Latin 3 > Mythology
Communication
Reading for Understanding
- Read various passages about the underworld, foundation myths, creation stories, transformations, and love stories by authors such as Ovid, Virgil, Apuleius, etc.
Using Oral and Written Language for Understanding
- Find textual evidence and quote the text to answer questions in Latin pertaining to mythology.
- Read and/or recite texts about mythology, either as a prepared recitation or spontaneously.
- Respond in Latin to questions pertaining to mythological passages.
Cultures
Cultural Perspectives, Practices, and Products
- Demonstrate understanding about why the Greco-Roman world believed in mythological figures and their underlying importance to its cultural identity.
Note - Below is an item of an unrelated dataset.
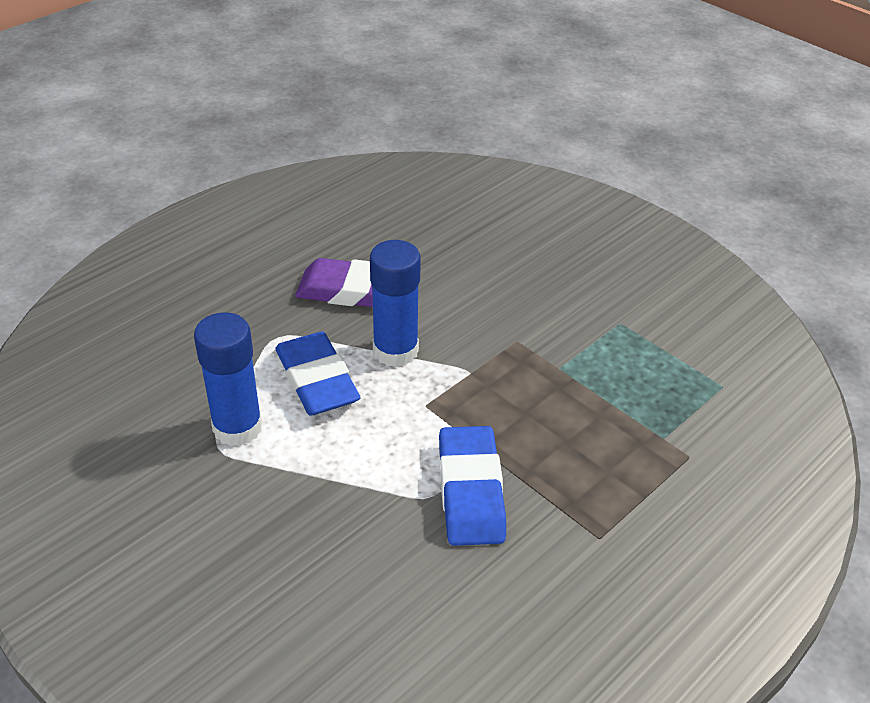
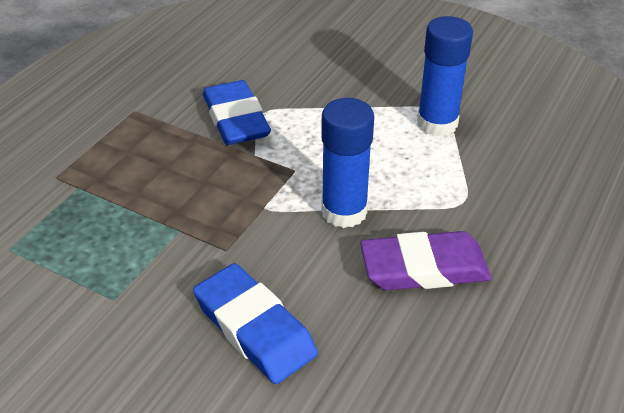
camera: 165 degrees right, 0 degrees up
(317, 380) = (400, 171): blue eraser -> blue eraser (254, 328)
- Discuss how a targeted author employs mythological allusions in his writing.
Connections, Comparisons and Communities
Making Connections Through Language
- Identify mythological references in literature and the arts throughout the ages, such as Pyramus and Thisbe, the fall of Icarus, etc.
- Recognize examples of mythology in science and medicine.
Cultural and Linguistic Comparisons
- Discuss and compare creation stories from various cultures.
- Identify general mythological terms, such as mercurial, cyclopean, iliadic, and odyssean.
Communication Across Communities
- Recognize the use of mythology in NASA projects, the automobile industry and other industries.
Related Vocabulary and Linguistic Elements
- Greek and Roman names of mythological figures, such as Orpheus and Eurydice, Cupid and Psyche, Baucis and Philemon, etc.
- English derivatives, such as narcissism, echo, etc.
- Names of mythological groups, such as nymphs, satyrs, centaurs, fates, Muses, etc.